The packages necessary for the assignment have been loaded below.
library(readr)
library(tidyr)
library(dplyr)
library(outliers)
The WHO Data has been read in and displayed below.
setwd("C:/Users/Jaimee-Lee/Documents/R/Working Directory/Data Preprocessing/Data Sets/Assignment 2")
WHO <- read_csv("WHO.csv")
## Parsed with column specification:
## cols(
## .default = col_double(),
## country = col_character(),
## iso2 = col_character(),
## iso3 = col_character()
## )
## See spec(...) for full column specifications.
WHO
After investigating the original dimensions, the WHO data has been reshaped as requested below.
dim(WHO)
## [1] 7240 60
WHO <- WHO %>% gather(new_sp_m014:new_rel_f65, key = "code", value = "value")
WHO
The WHO data has been reshaped as requested below.
WHO <- WHO %>% separate(col = code , into = c("new","var","sex/age"), sep = "_") %>% separate(col = "sex/age", into = c("sex","age"), sep = 1)
WHO
The WHO data has been reshaped as requested below.
WHO <- WHO %>% spread(key = "var", value = "value")
WHO
The variables age and sex have been factorised below using mutate(). Labels have also been added to the age variable.
WHO <- WHO %>% mutate(sex = factor(sex, levels = c("f", "m")), age = factor(age, levels = c("014", "1524", "2534", "3544", "4554", "5564", "65"),
labels = c("<15","15-24","25-34","35-44","45-54","55-64","65>="), ordered = TRUE))
str(WHO$sex)
## Factor w/ 2 levels "f","m": 2 2 2 2 2 2 2 2 2 2 ...
str(WHO$age)
## Ord.factor w/ 7 levels "<15"<"15-24"<..: 1 1 1 1 1 1 1 1 1 1 ...
WHO
The variables iso2 and new have been removed from the data, the data has then been subset to include only three countries (Chad, Albania and Japan).
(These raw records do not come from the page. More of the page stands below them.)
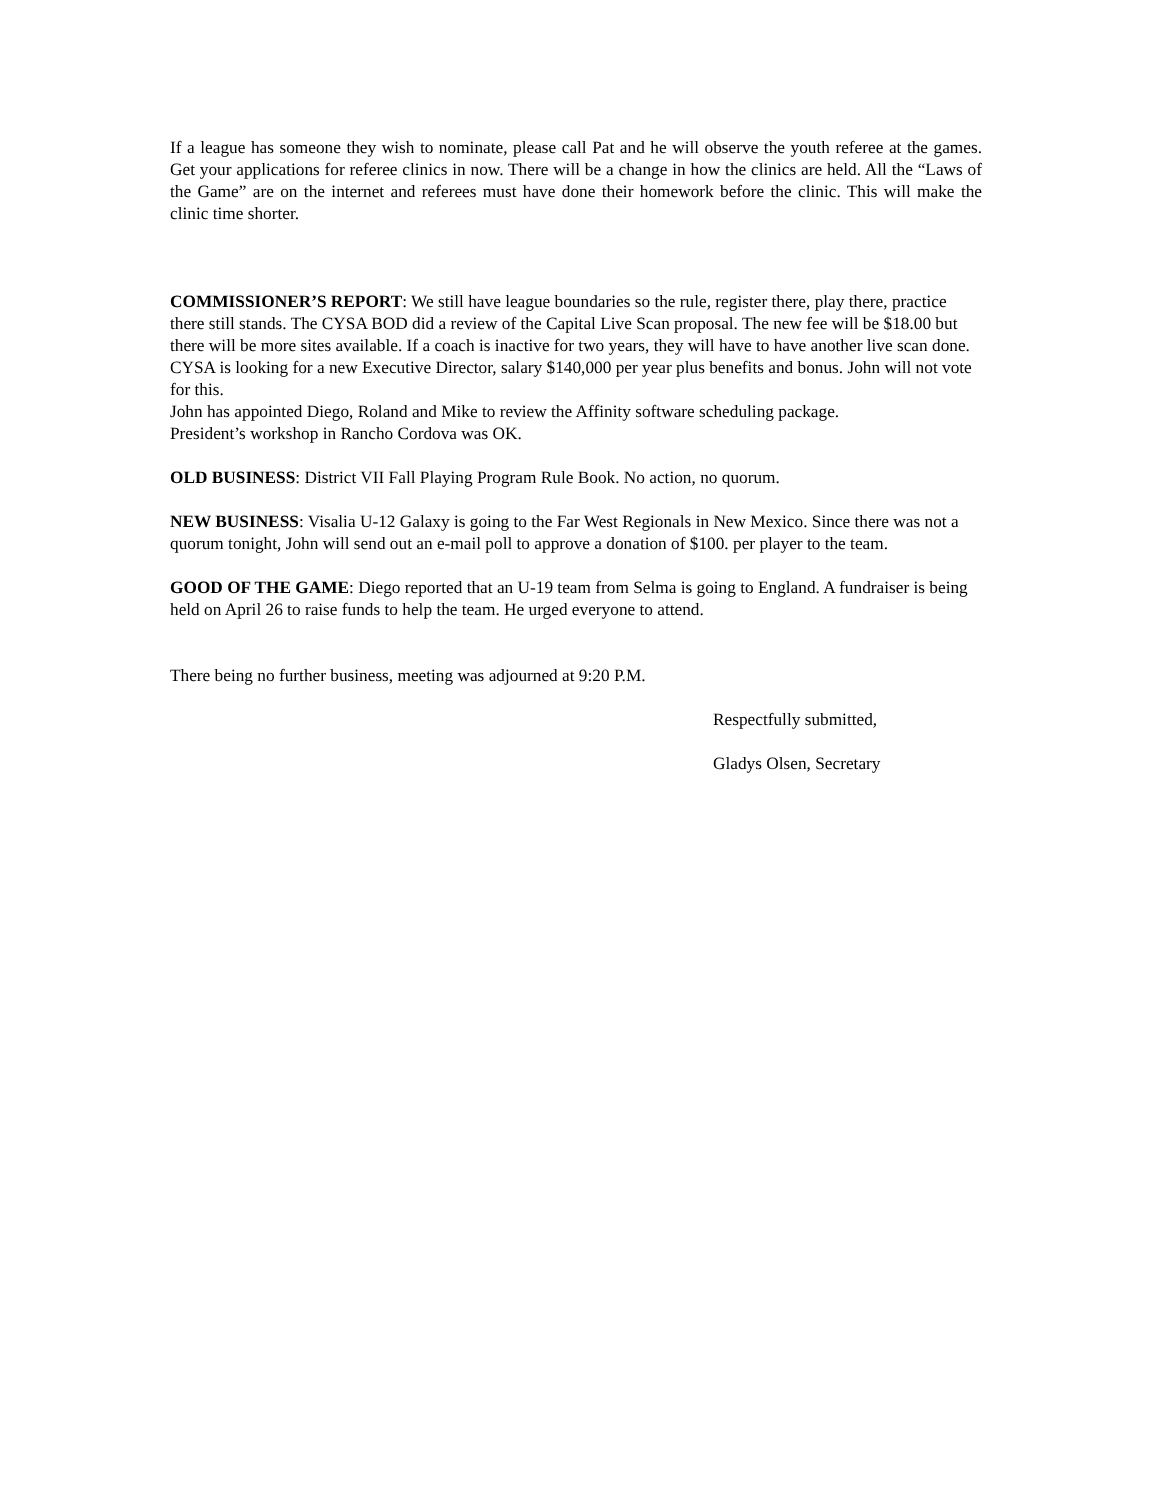If a league has someone they wish to nominate, please call Pat and he will observe the youth referee at the games. Get your applications for referee clinics in now. There will be a change in how the clinics are held. All the “Laws of the Game” are on the internet and referees must have done their homework before the clinic. This will make the clinic time shorter.
COMMISSIONER’S REPORT: We still have league boundaries so the rule, register there, play there, practice there still stands. The CYSA BOD did a review of the Capital Live Scan proposal. The new fee will be $18.00 but there will be more sites available. If a coach is inactive for two years, they will have to have another live scan done.
CYSA is looking for a new Executive Director, salary $140,000 per year plus benefits and bonus. John will not vote for this.
John has appointed Diego, Roland and Mike to review the Affinity software scheduling package.
President’s workshop in Rancho Cordova was OK.
OLD BUSINESS: District VII Fall Playing Program Rule Book. No action, no quorum.
NEW BUSINESS: Visalia U-12 Galaxy is going to the Far West Regionals in New Mexico. Since there was not a quorum tonight, John will send out an e-mail poll to approve a donation of $100. per player to the team.
GOOD OF THE GAME: Diego reported that an U-19 team from Selma is going to England. A fundraiser is being held on April 26 to raise funds to help the team. He urged everyone to attend.
There being no further business, meeting was adjourned at 9:20 P.M.
Respectfully submitted,
Gladys Olsen, Secretary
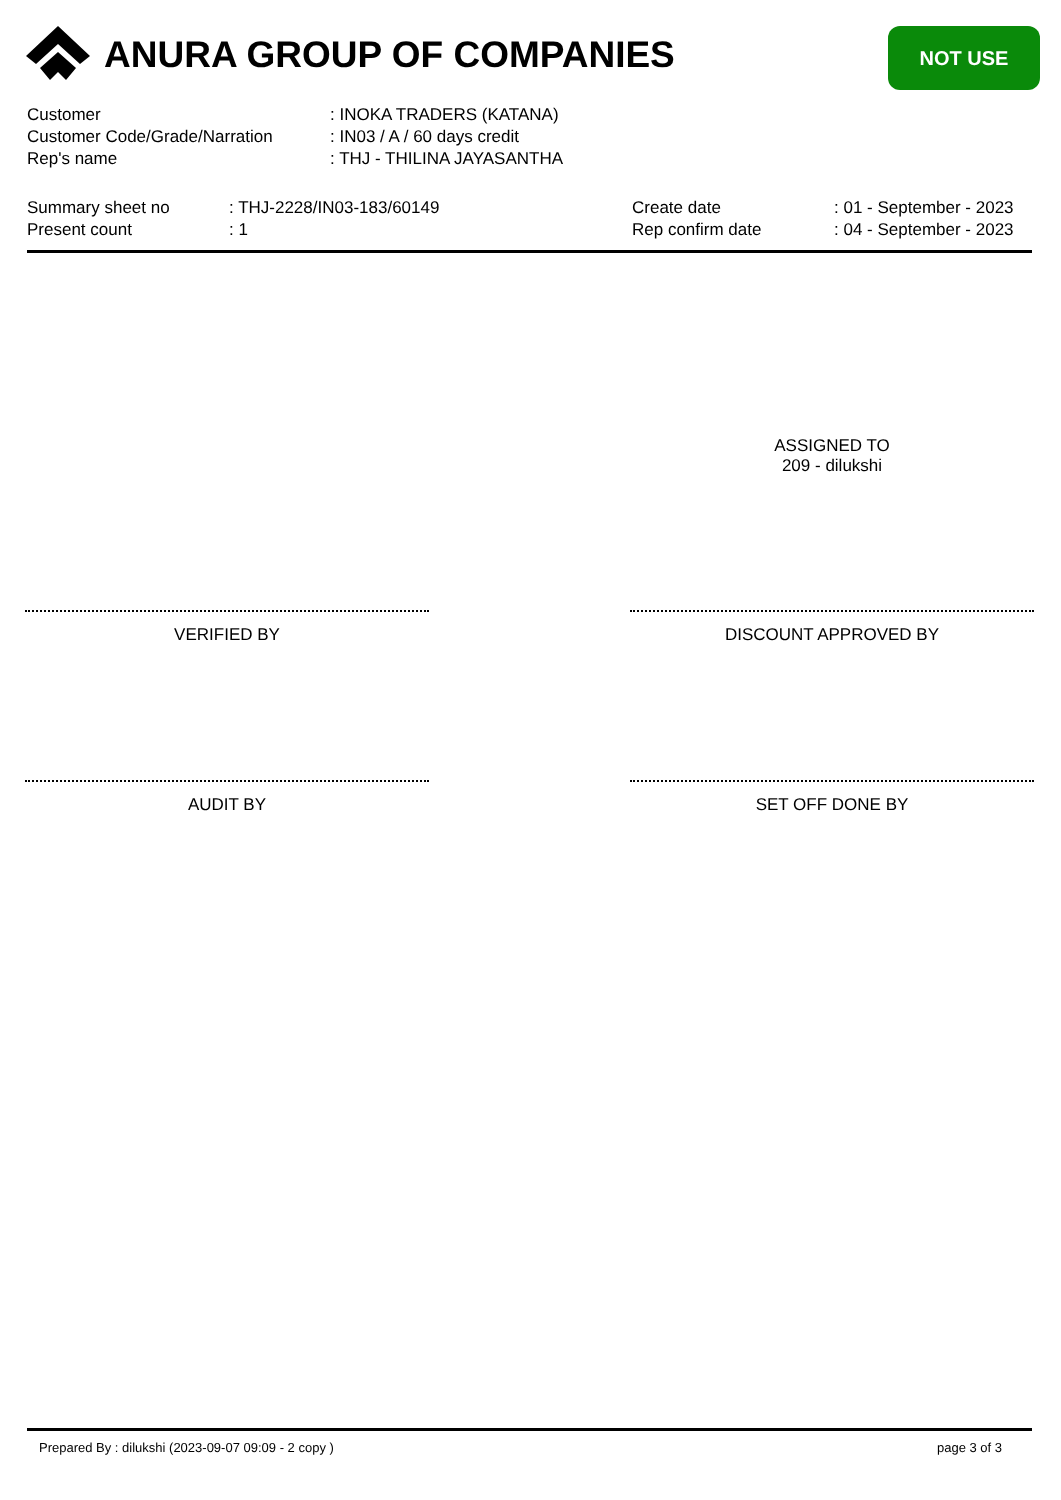ANURA GROUP OF COMPANIES NOT USE
| Customer | : INOKA TRADERS (KATANA) |
| Customer Code/Grade/Narration | : IN03 / A / 60 days credit |
| Rep's name | : THJ - THILINA JAYASANTHA |
| Summary sheet no | : THJ-2228/IN03-183/60149 | Create date | : 01 - September - 2023 |
| Present count | : 1 | Rep confirm date | : 04 - September - 2023 |
ASSIGNED TO
209 - dilukshi
VERIFIED BY DISCOUNT APPROVED BY
AUDIT BY SET OFF DONE BY
Prepared By : dilukshi (2023-09-07 09:09 - 2 copy )
page 3 of 3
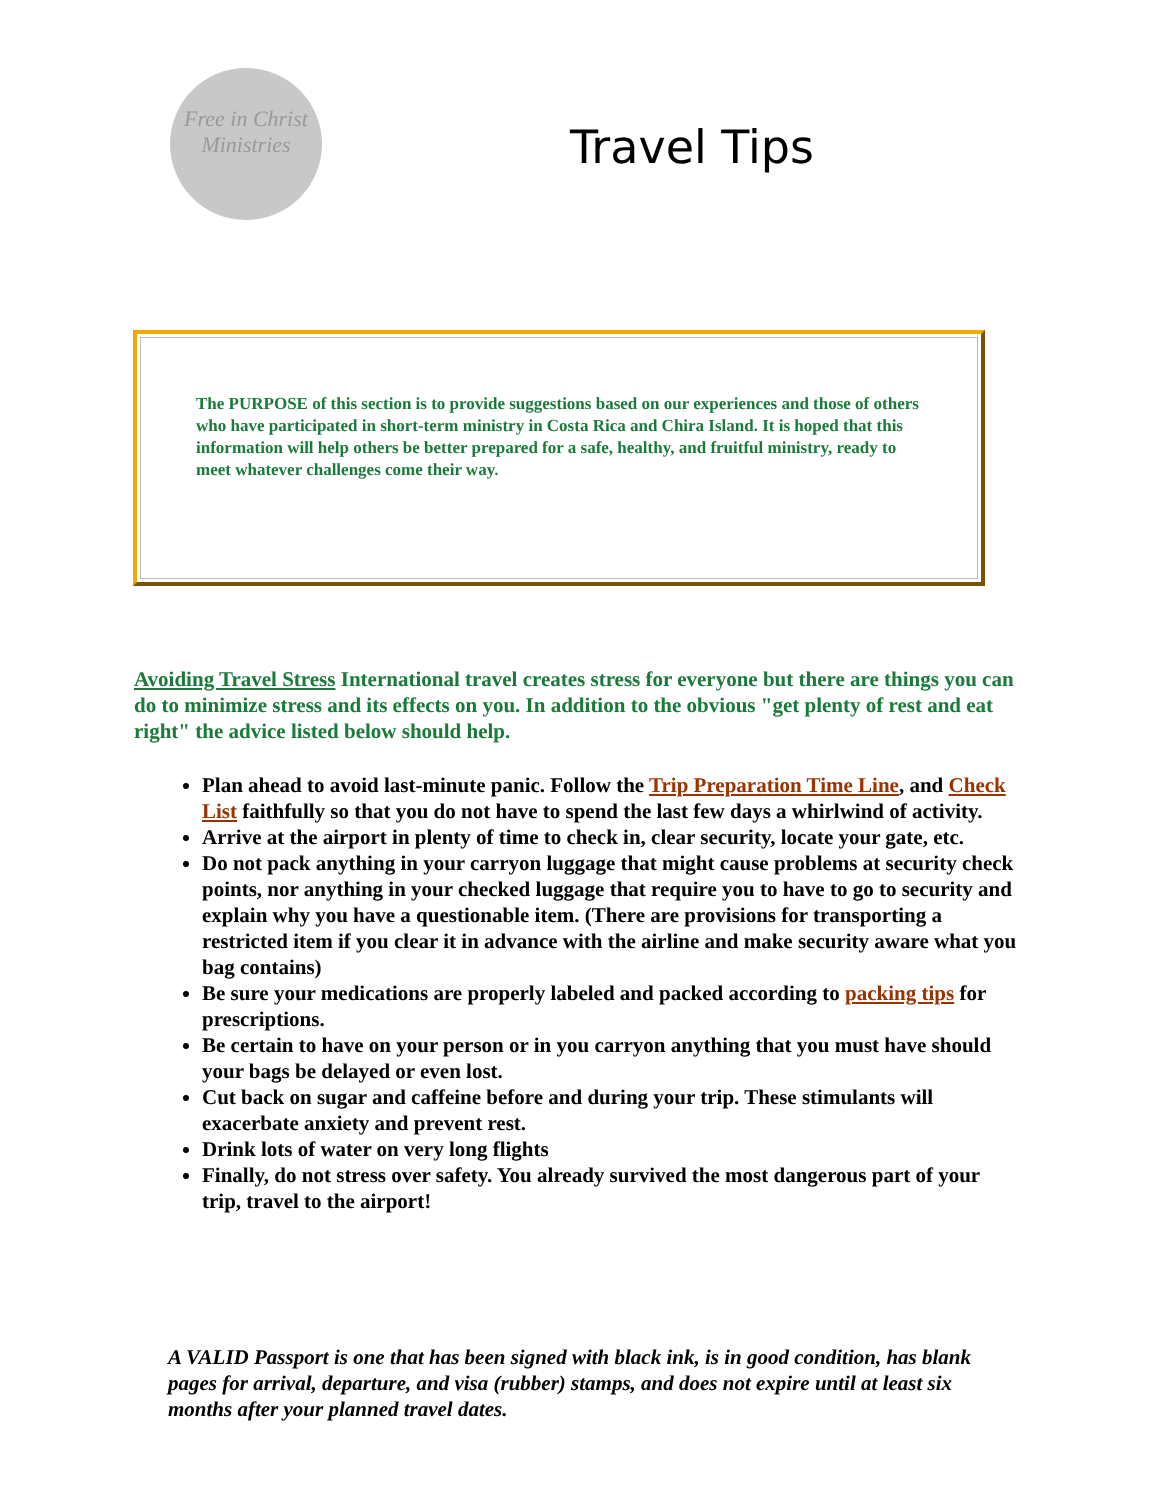Free in Christ
Ministries
Travel Tips
The PURPOSE of this section is to provide suggestions based on our experiences and those of others who have participated in short-term ministry in Costa Rica and Chira Island. It is hoped that this information will help others be better prepared for a safe, healthy, and fruitful ministry, ready to meet whatever challenges come their way.
Avoiding Travel Stress International travel creates stress for everyone but there are things you can do to minimize stress and its effects on you. In addition to the obvious "get plenty of rest and eat right" the advice listed below should help.
Plan ahead to avoid last-minute panic. Follow the Trip Preparation Time Line, and Check List faithfully so that you do not have to spend the last few days a whirlwind of activity.
Arrive at the airport in plenty of time to check in, clear security, locate your gate, etc.
Do not pack anything in your carryon luggage that might cause problems at security check points, nor anything in your checked luggage that require you to have to go to security and explain why you have a questionable item. (There are provisions for transporting a restricted item if you clear it in advance with the airline and make security aware what you bag contains)
Be sure your medications are properly labeled and packed according to packing tips for prescriptions.
Be certain to have on your person or in you carryon anything that you must have should your bags be delayed or even lost.
Cut back on sugar and caffeine before and during your trip. These stimulants will exacerbate anxiety and prevent rest.
Drink lots of water on very long flights
Finally, do not stress over safety. You already survived the most dangerous part of your trip, travel to the airport!
A VALID Passport is one that has been signed with black ink, is in good condition, has blank pages for arrival, departure, and visa (rubber) stamps, and does not expire until at least six months after your planned travel dates.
WHO_subset <- WHO %>% select(-iso2, -new) %>% filter(WHO$country == "Chad" | WHO$country == "Albania" | WHO$country == "Japan")
WHO_subset
The Species and Surveys datasets have been read in and displayed below.
setwd("C:/Users/Jaimee-Lee/Documents/R/Working Directory/Data Preprocessing/Data Sets/Assignment 2")
species <- read_csv("species.csv")
## Parsed with column specification:
## cols(
## species_id = col_character(),
## genus = col_character(),
## species = col_character(),
## taxa = col_character()
## )
surveys <- read_csv("surveys.csv")
## Parsed with column specification:
## cols(
## record_id = col_double(),
## month = col_double(),
## day = col_double(),
## year = col_double(),
## species_id = col_character(),
## sex = col_character(),
## hindfoot_length = col_double(),
## weight = col_double()
## )
species
surveys
The Surveys and Species data frames have been combined below on the species_id variable and then named surveys_combined.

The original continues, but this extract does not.